DIRECTIVE: Copy the data from the line with "phylum: Mycetozoa" up to and including the line with "family: Poaceae", keeping every line unchanged.

PROVIDED RECORDS:
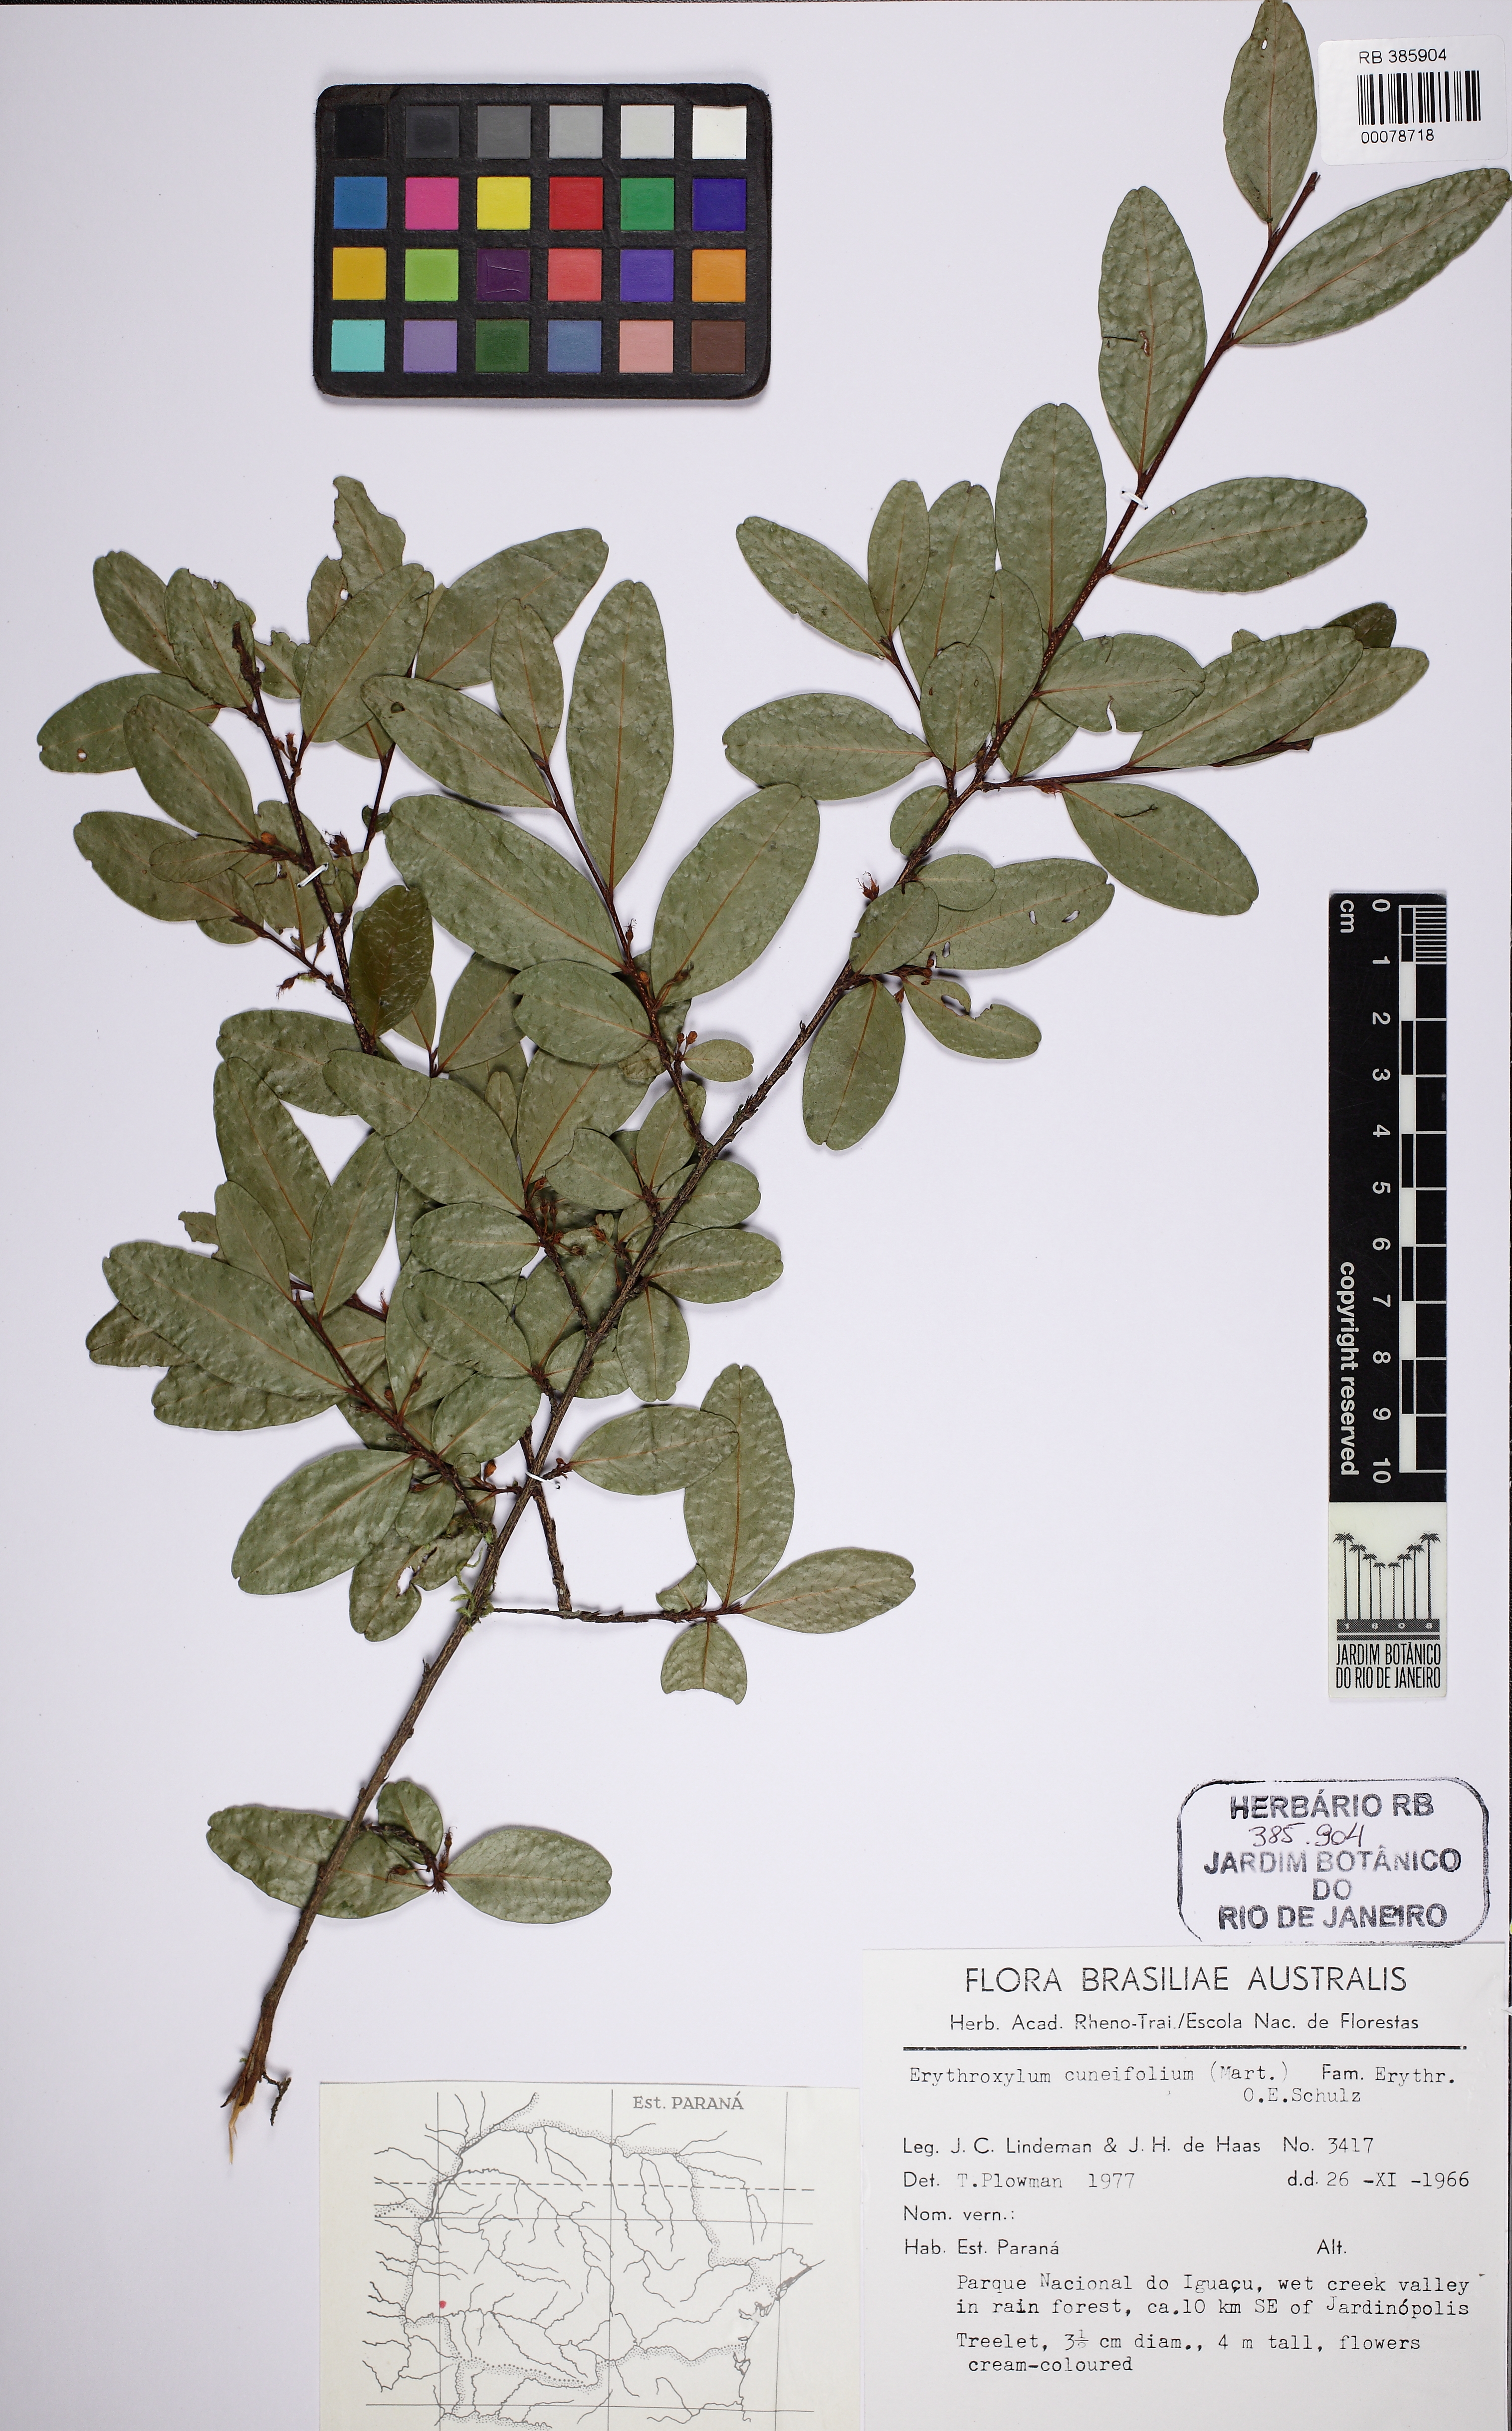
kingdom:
* * *
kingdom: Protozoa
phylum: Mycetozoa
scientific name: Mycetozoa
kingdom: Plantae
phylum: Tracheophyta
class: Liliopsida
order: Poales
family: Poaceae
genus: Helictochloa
* * *
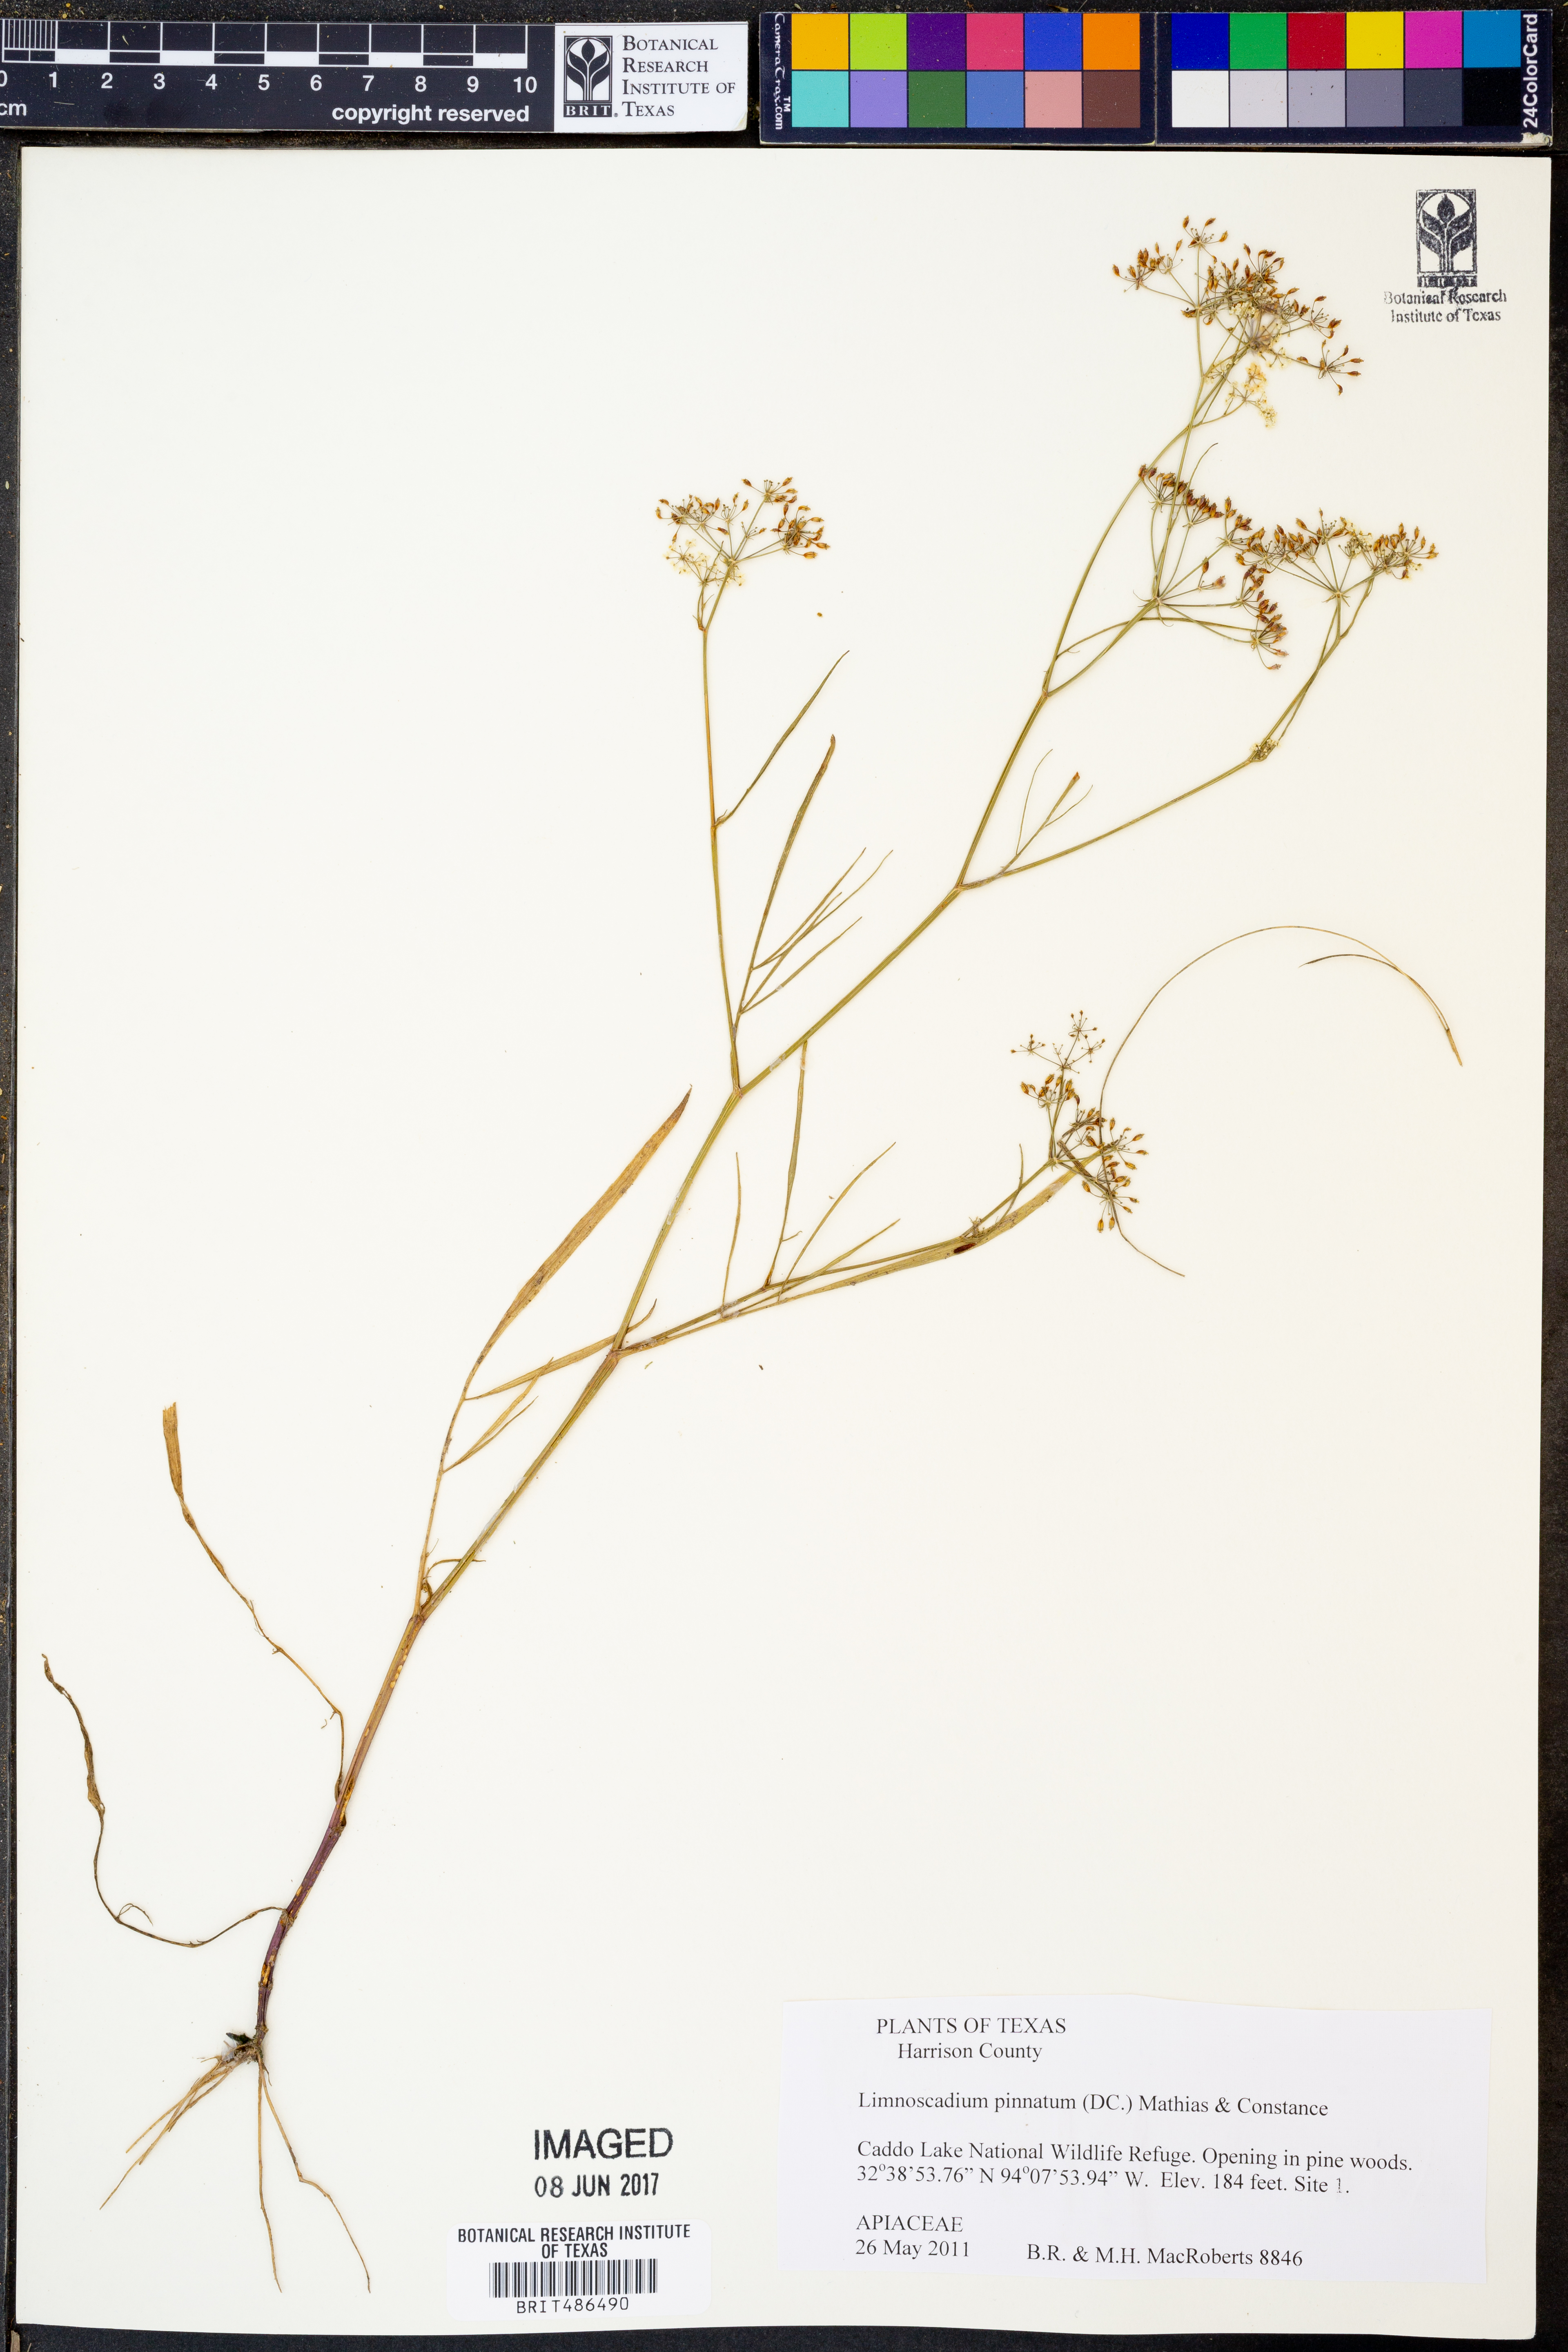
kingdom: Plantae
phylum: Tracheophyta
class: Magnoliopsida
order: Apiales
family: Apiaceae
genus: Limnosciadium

EXERCISE ANSWER:
phylum: Mycetozoa
scientific name: Mycetozoa
kingdom: Plantae
phylum: Tracheophyta
class: Liliopsida
order: Poales
family: Poaceae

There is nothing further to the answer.